Data segment ->
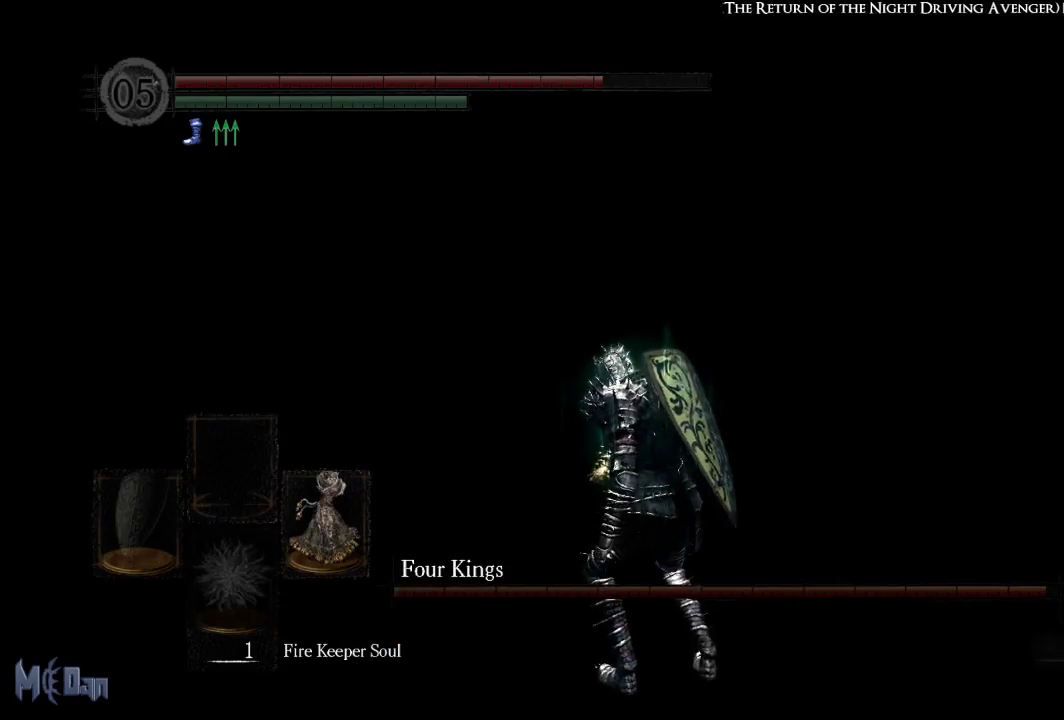
{"buttons": [], "left_stick": "center", "right_stick": "center", "events": [[33, "right_stick", "right"], [433, "right_stick", "center"]]}
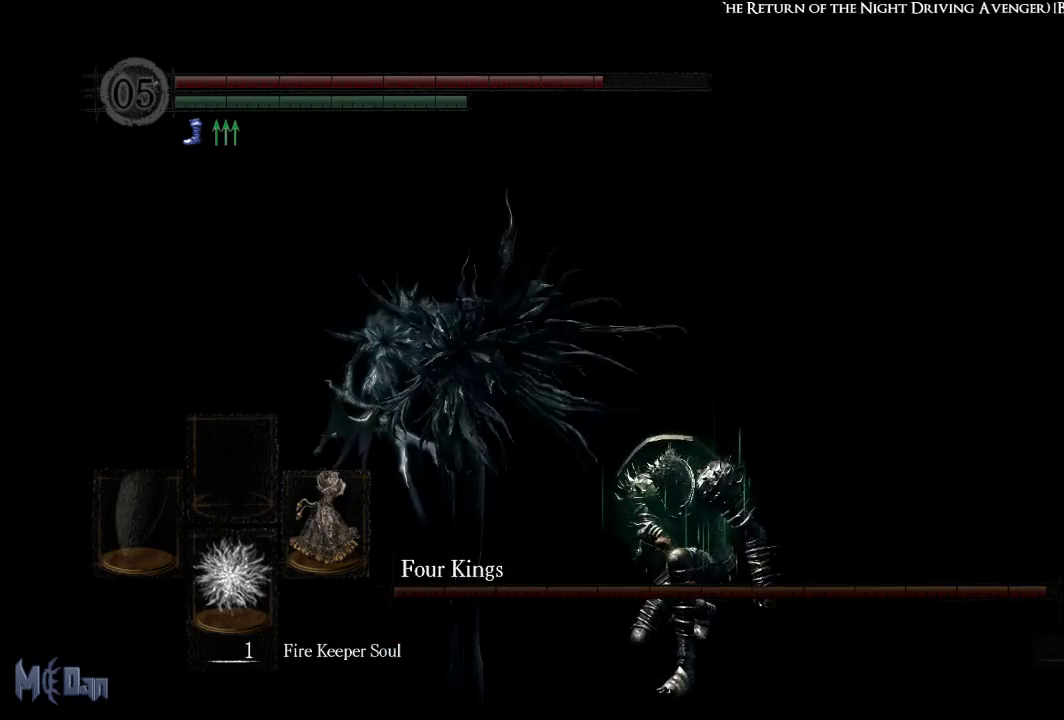
{"buttons": [], "left_stick": "center", "right_stick": "center", "events": []}
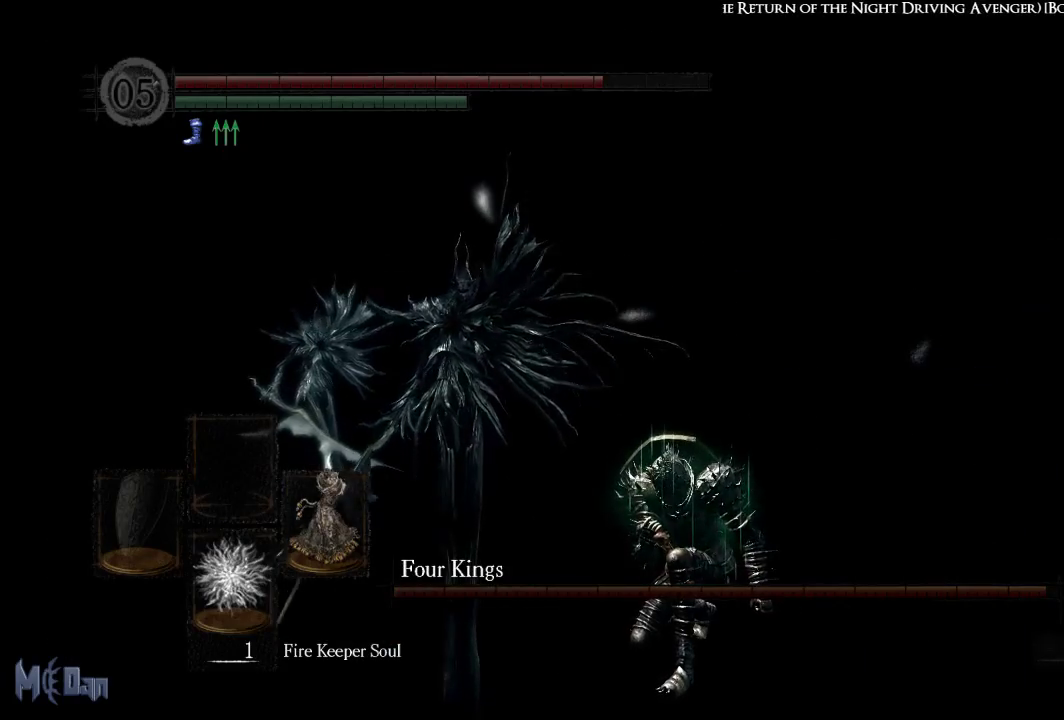
{"buttons": [], "left_stick": "center", "right_stick": "center", "events": []}
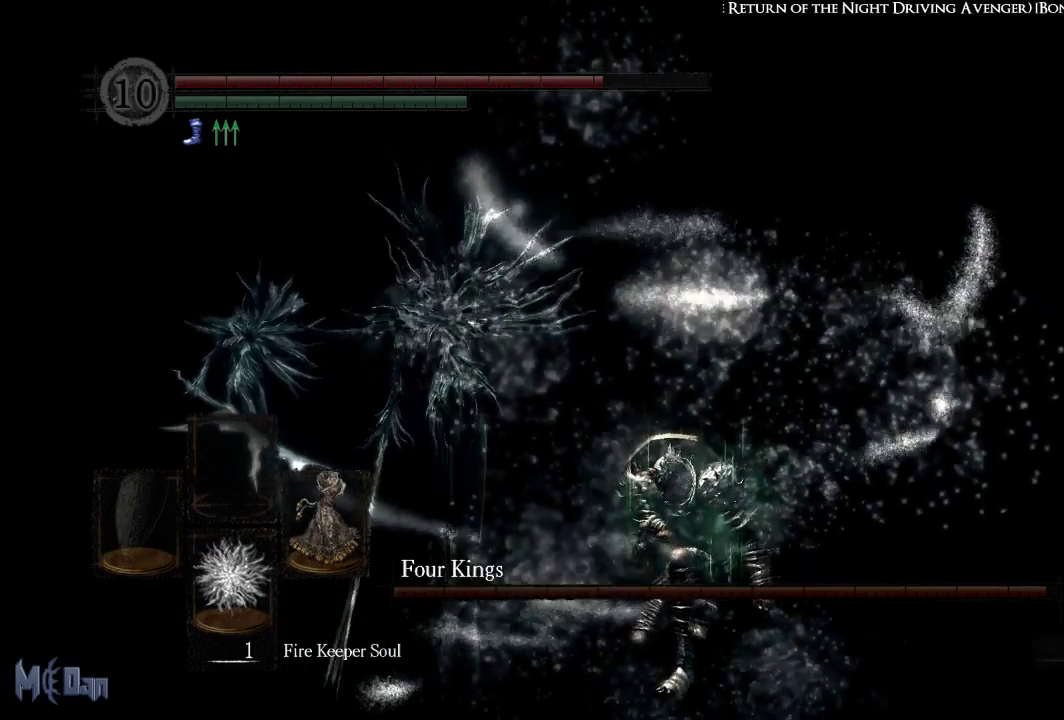
{"buttons": [], "left_stick": "center", "right_stick": "center", "events": []}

Directions -> Leave out the pictures, then return every line of the data exactly.

Finished task ->
{"buttons": [], "left_stick": "center", "right_stick": "center", "events": [[33, "right_stick", "right"], [433, "right_stick", "center"]]}
{"buttons": [], "left_stick": "center", "right_stick": "center", "events": []}
{"buttons": [], "left_stick": "center", "right_stick": "center", "events": []}
{"buttons": [], "left_stick": "center", "right_stick": "center", "events": []}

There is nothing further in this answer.